### Input data

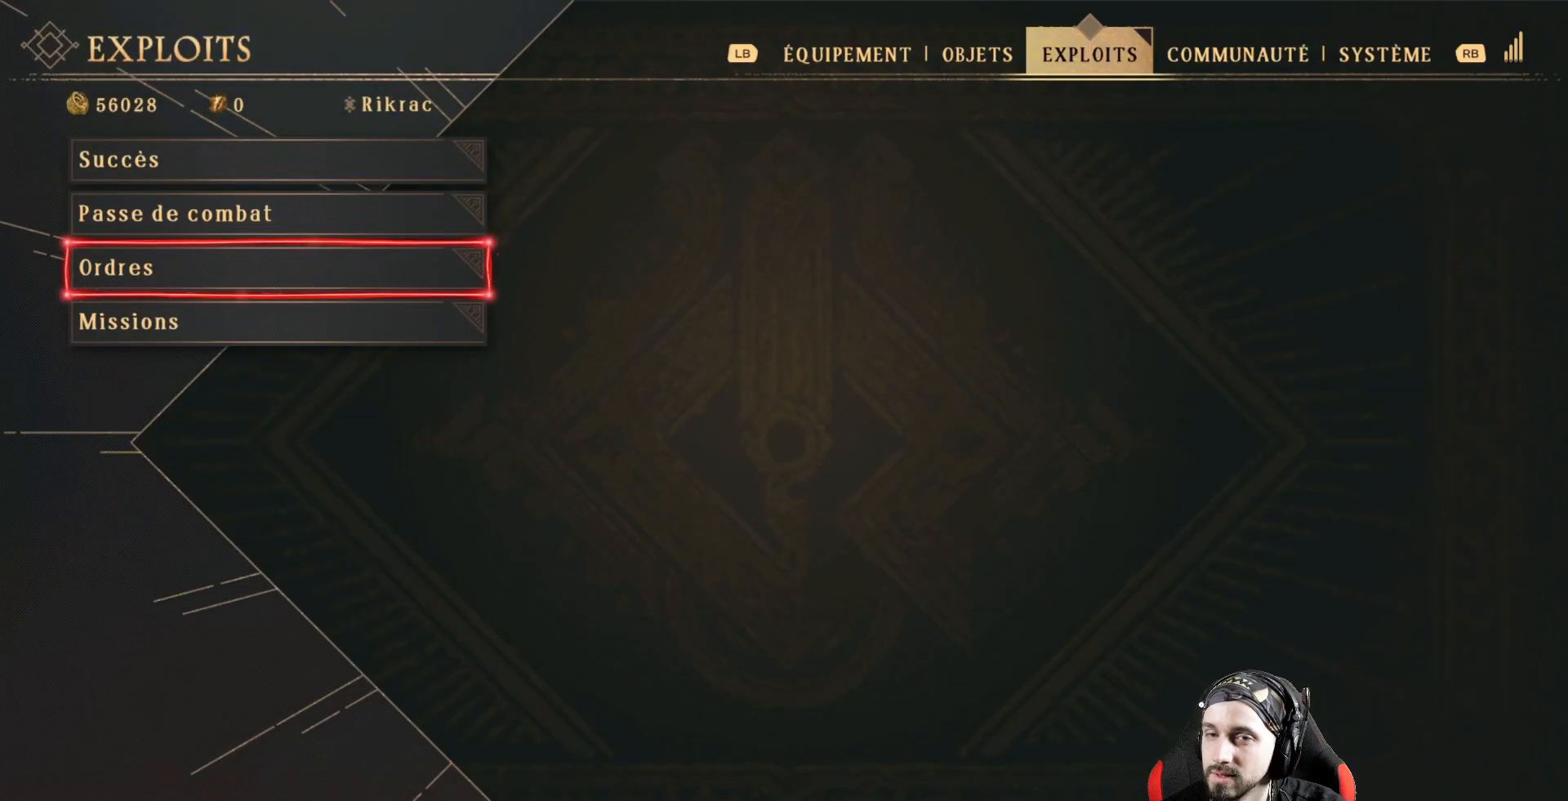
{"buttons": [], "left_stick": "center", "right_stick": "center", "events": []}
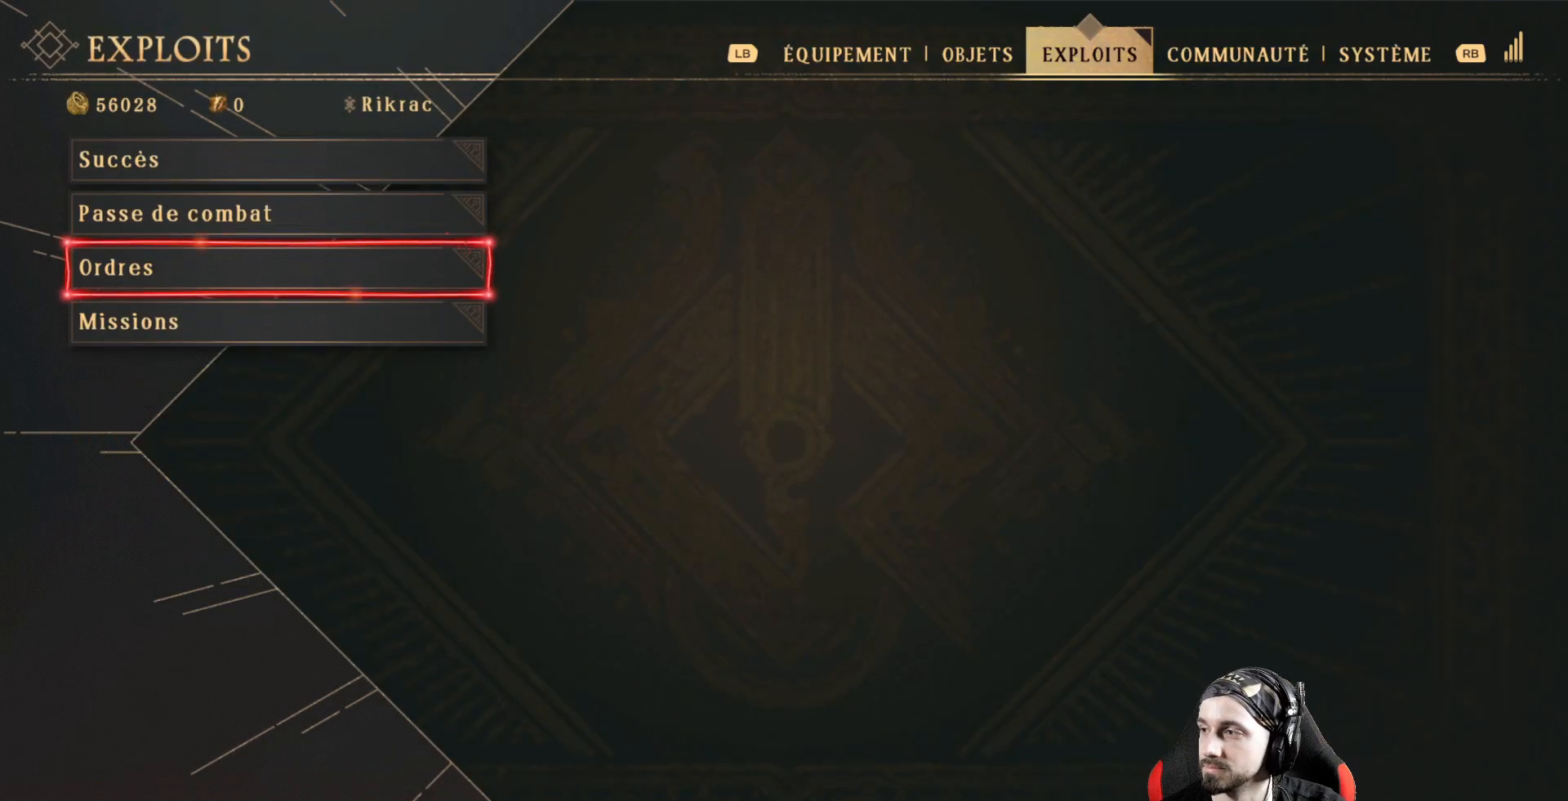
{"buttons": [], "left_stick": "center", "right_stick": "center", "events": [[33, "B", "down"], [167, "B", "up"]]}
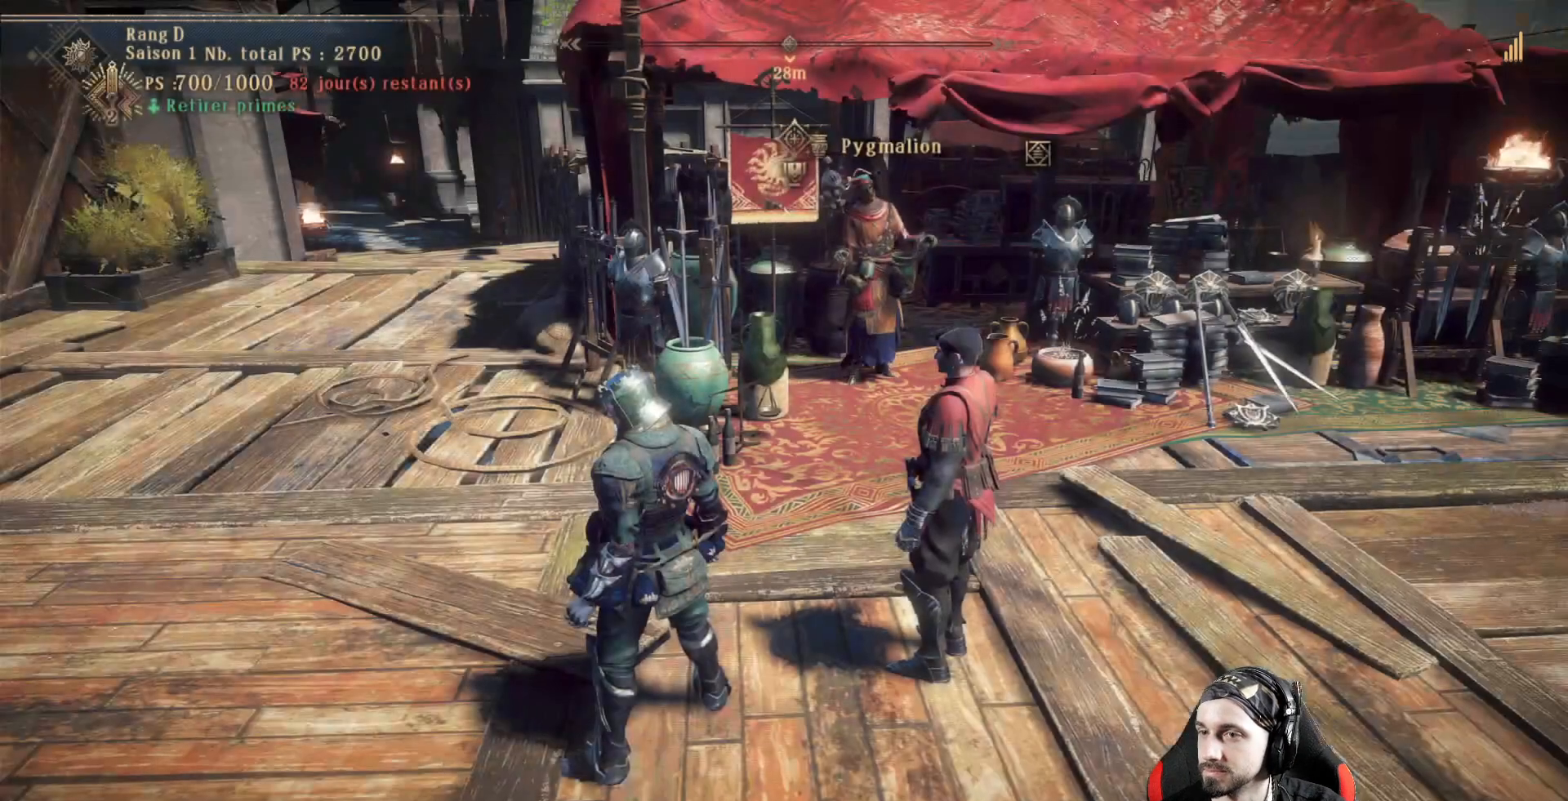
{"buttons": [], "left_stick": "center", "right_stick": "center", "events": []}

### What is expected
Output the whole listing again, exactly, without its pictures.

### Task solution
{"buttons": [], "left_stick": "center", "right_stick": "center", "events": []}
{"buttons": [], "left_stick": "center", "right_stick": "center", "events": [[33, "B", "down"], [167, "B", "up"]]}
{"buttons": [], "left_stick": "center", "right_stick": "center", "events": []}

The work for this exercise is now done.